The whole thing is done with tongue squarely placed in cheek, and former “Alias” comic relief Greg Grunberg makes for an unlikely charming hero. Along the way he picks up a hospital security guard as a sidekick. The film is at its best when it lets these two go to work with snarky comments and digs about what’s happening around them. Quirky “Twin Peaks” actor Ray Wise is brought in as the General in charge of the operation. He unfortunately isn’t used for his quirky gifts here.

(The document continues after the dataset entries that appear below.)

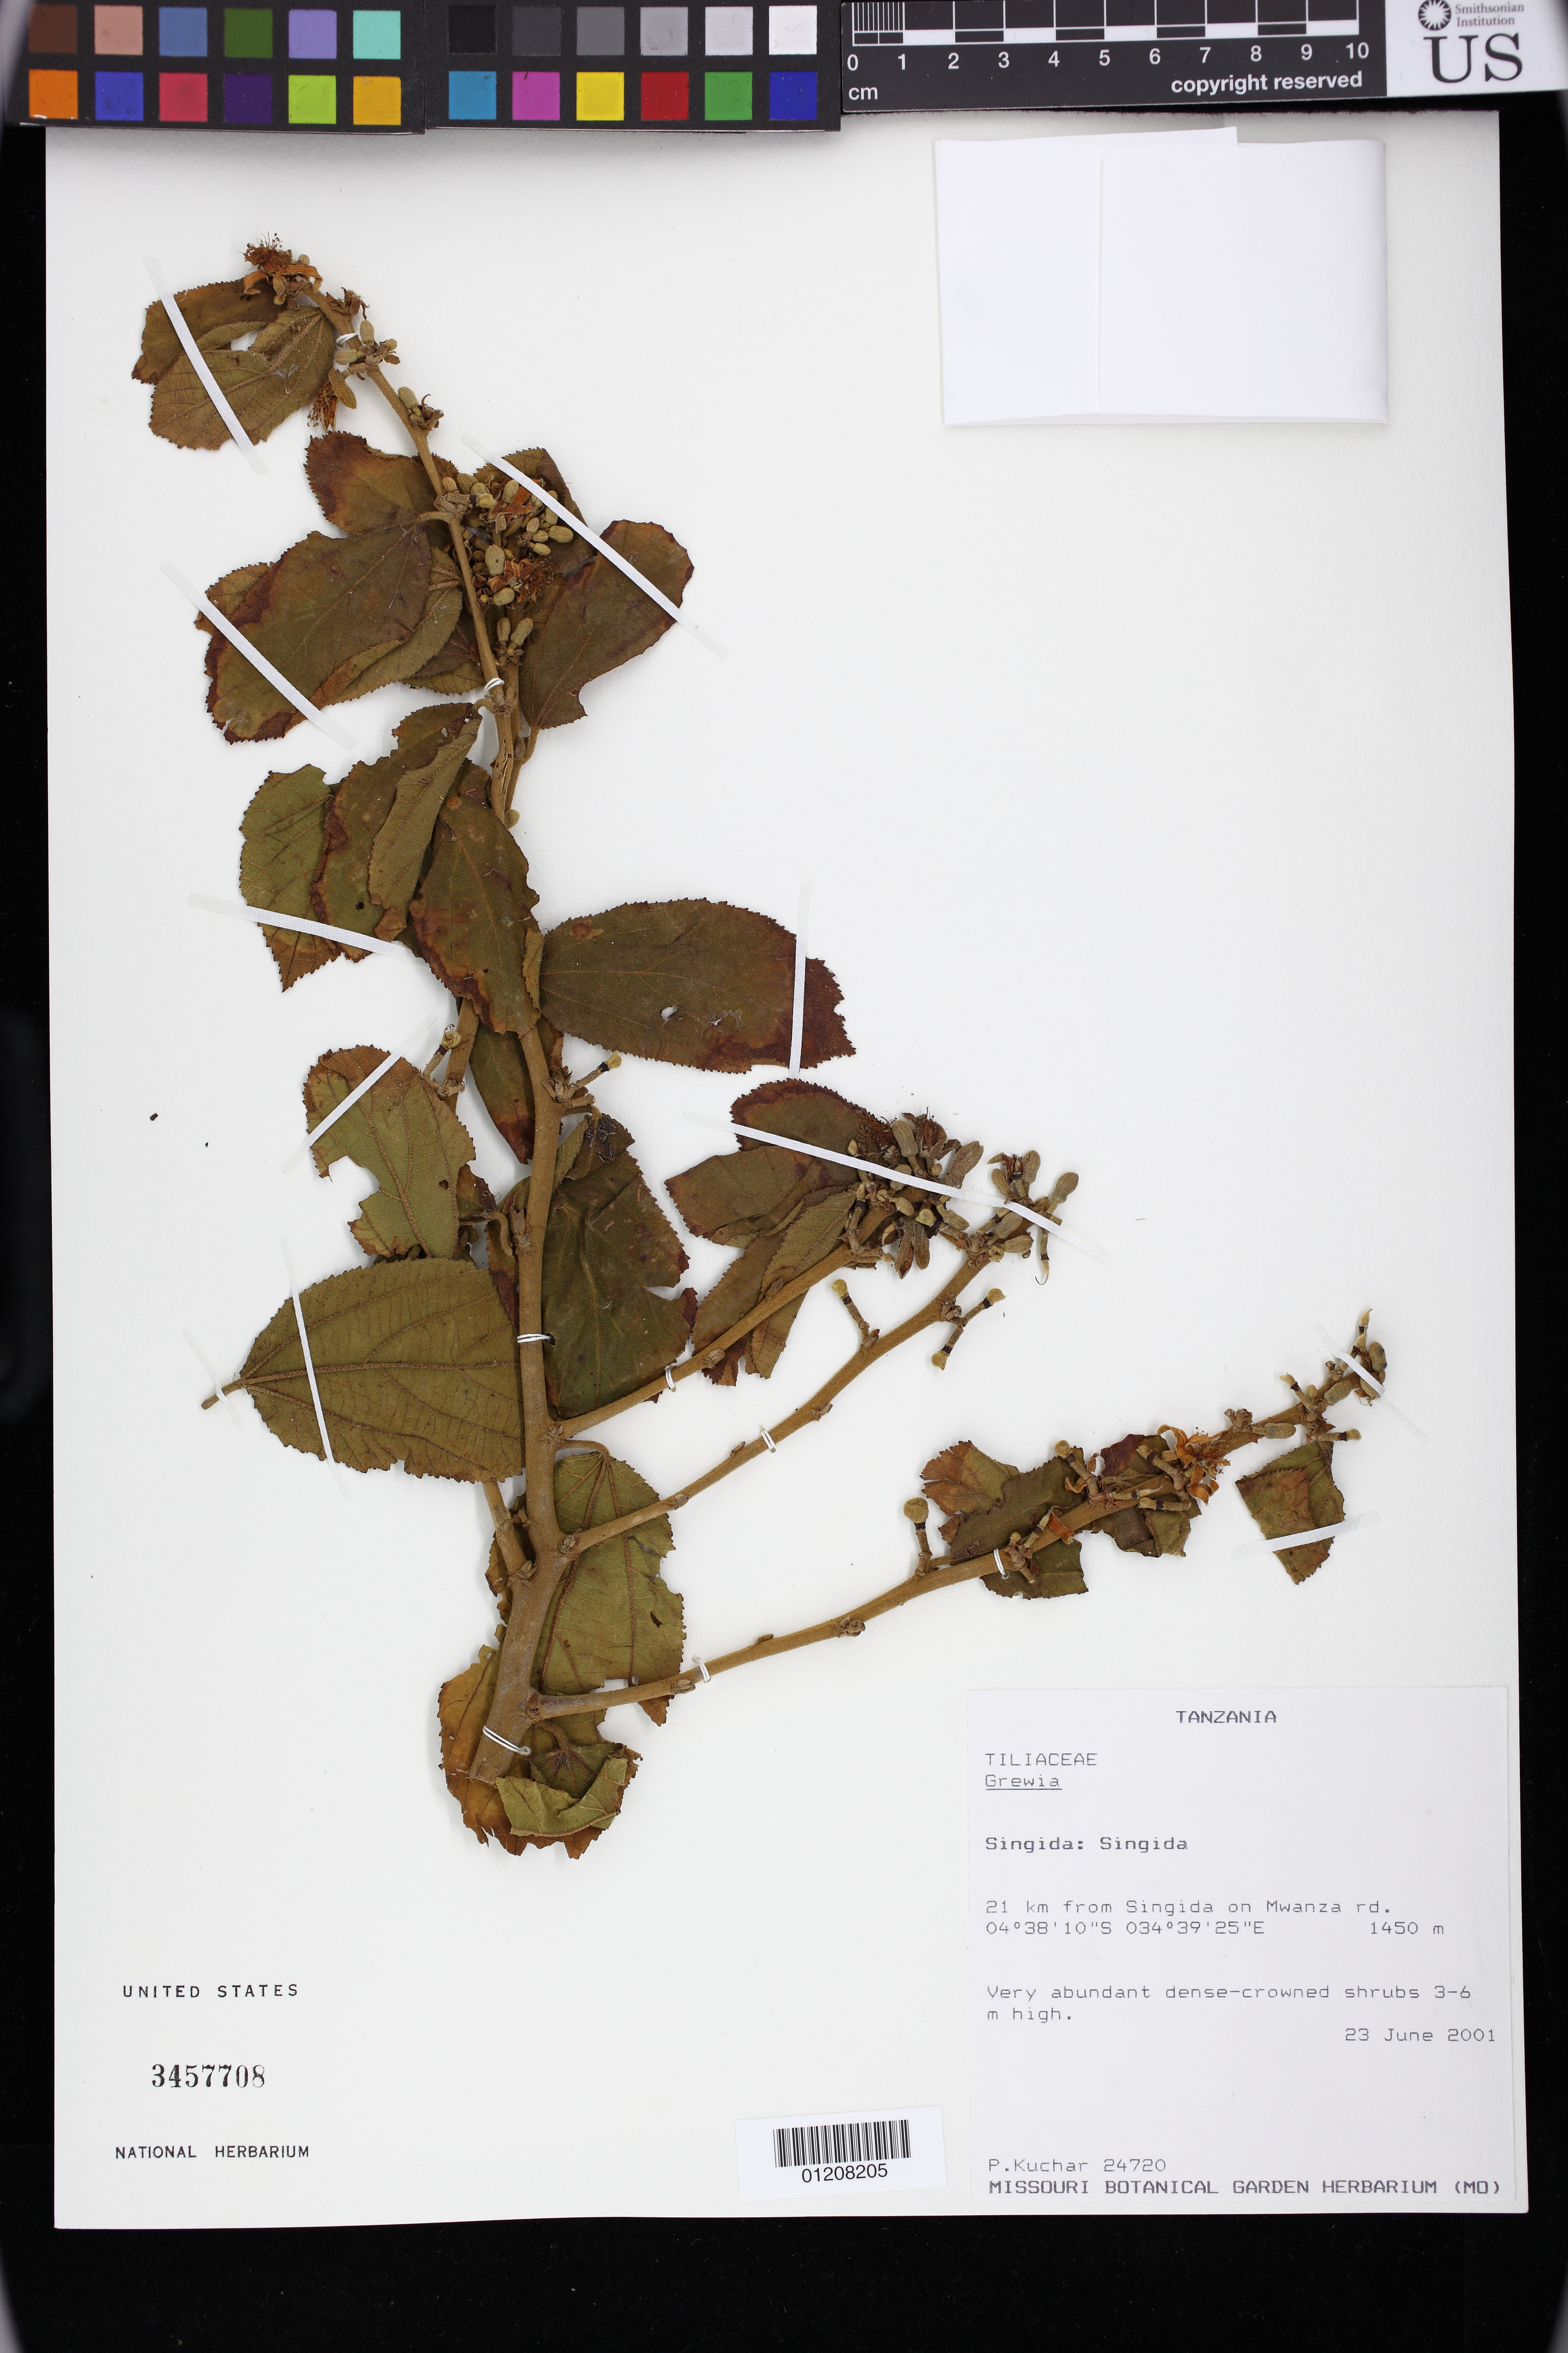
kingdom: Plantae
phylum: Tracheophyta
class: Magnoliopsida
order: Malvales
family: Malvaceae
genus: Grewia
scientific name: Grewia sp.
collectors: P. Kuchar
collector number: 24720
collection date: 2001-06-23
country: Tanzania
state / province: Singida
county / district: Singida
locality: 21 km from Singida on Mwanza rd.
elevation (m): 1450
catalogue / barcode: US 3457708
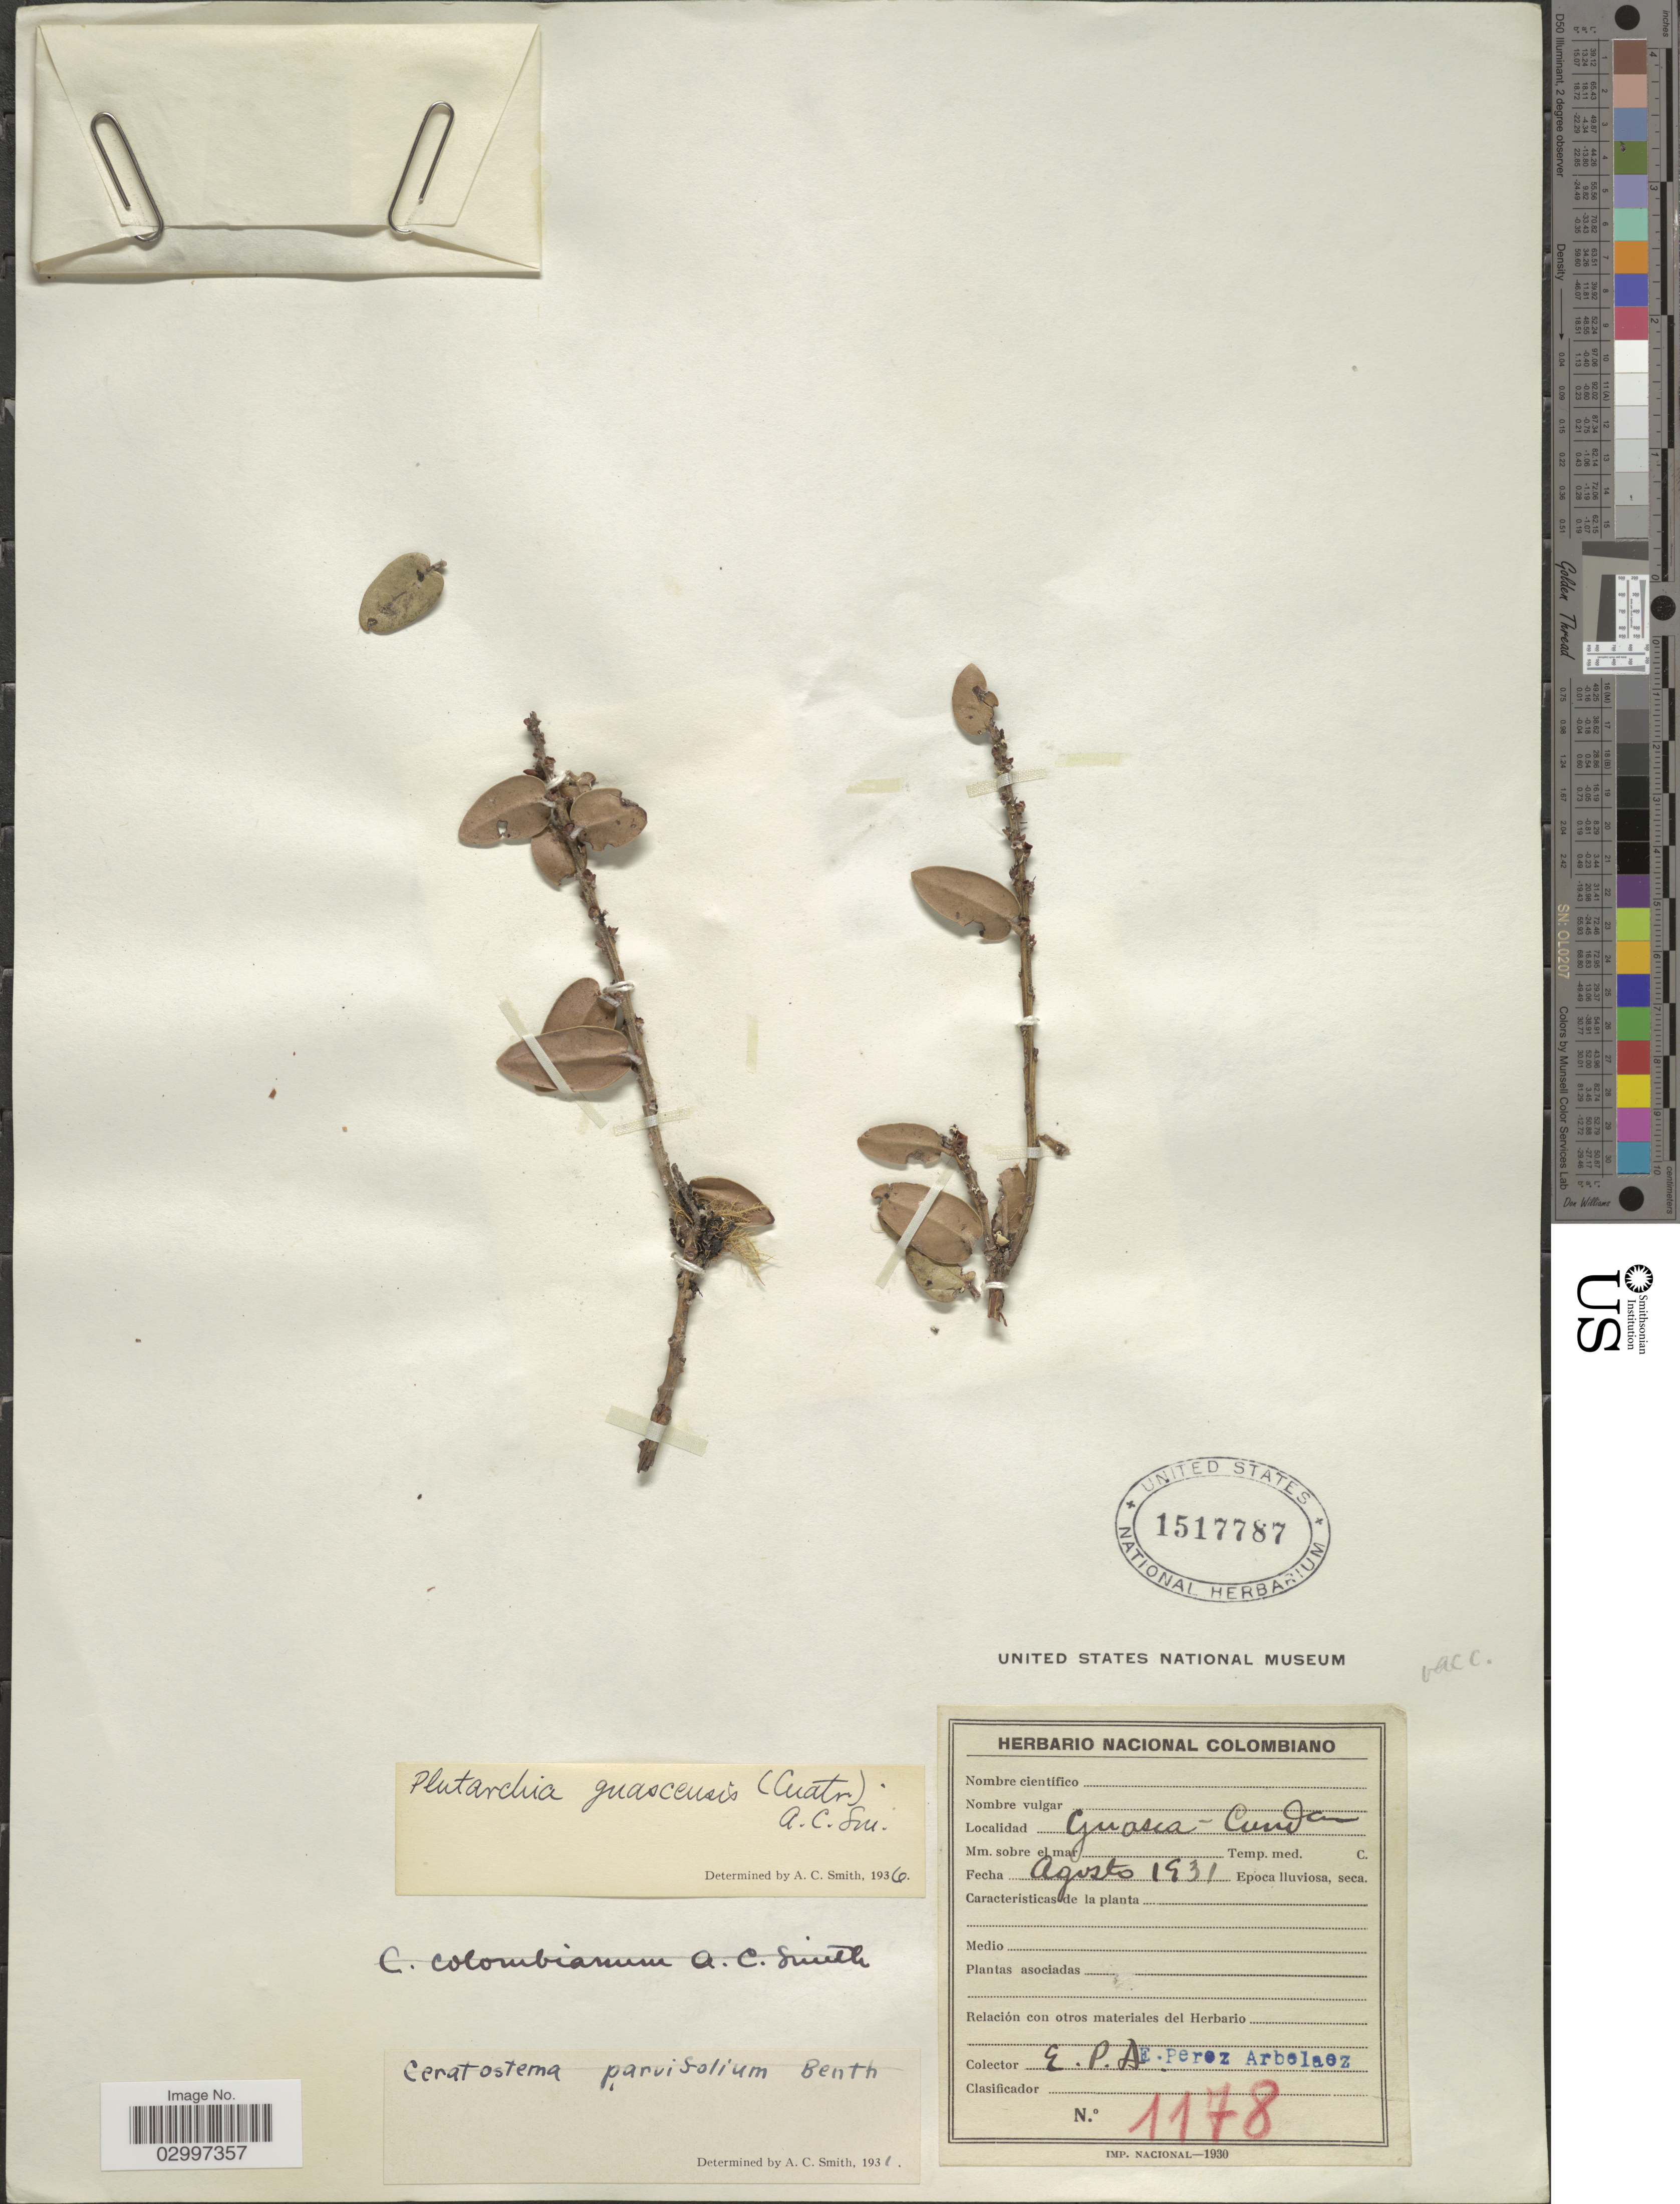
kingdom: Plantae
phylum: Tracheophyta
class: Magnoliopsida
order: Ericales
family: Ericaceae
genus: Plutarchia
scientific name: Plutarchia guascensis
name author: (Cuatrec.) A.C. Sm.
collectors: E. Pérez Arbeláez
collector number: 1178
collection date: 1931-08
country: Colombia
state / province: Cundinamarca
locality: Guasca.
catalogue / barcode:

Gregory Gieras’s script is usually pretty smart about being aware of the plot’s preposterousness. However, there are some errors in depicting the growth progress of the spider. Some scenes could’ve used to be shifted around to build suspense a little better. The film’s greatest weakness is its special effects. You almost have to give the movie a pass here, because it does the best it can with its micro budget. The effects are better than “Sharknado”, but they’re of similar quality.

It’s still a little difficult to get fully behind this movie because it’s really so very silly. Yet, if you go into it understanding that this is nothing to be taken seriously, it has some surprisingly effective moments here and there. I liked it. I laughed. And I appreciated the pest control angle of it.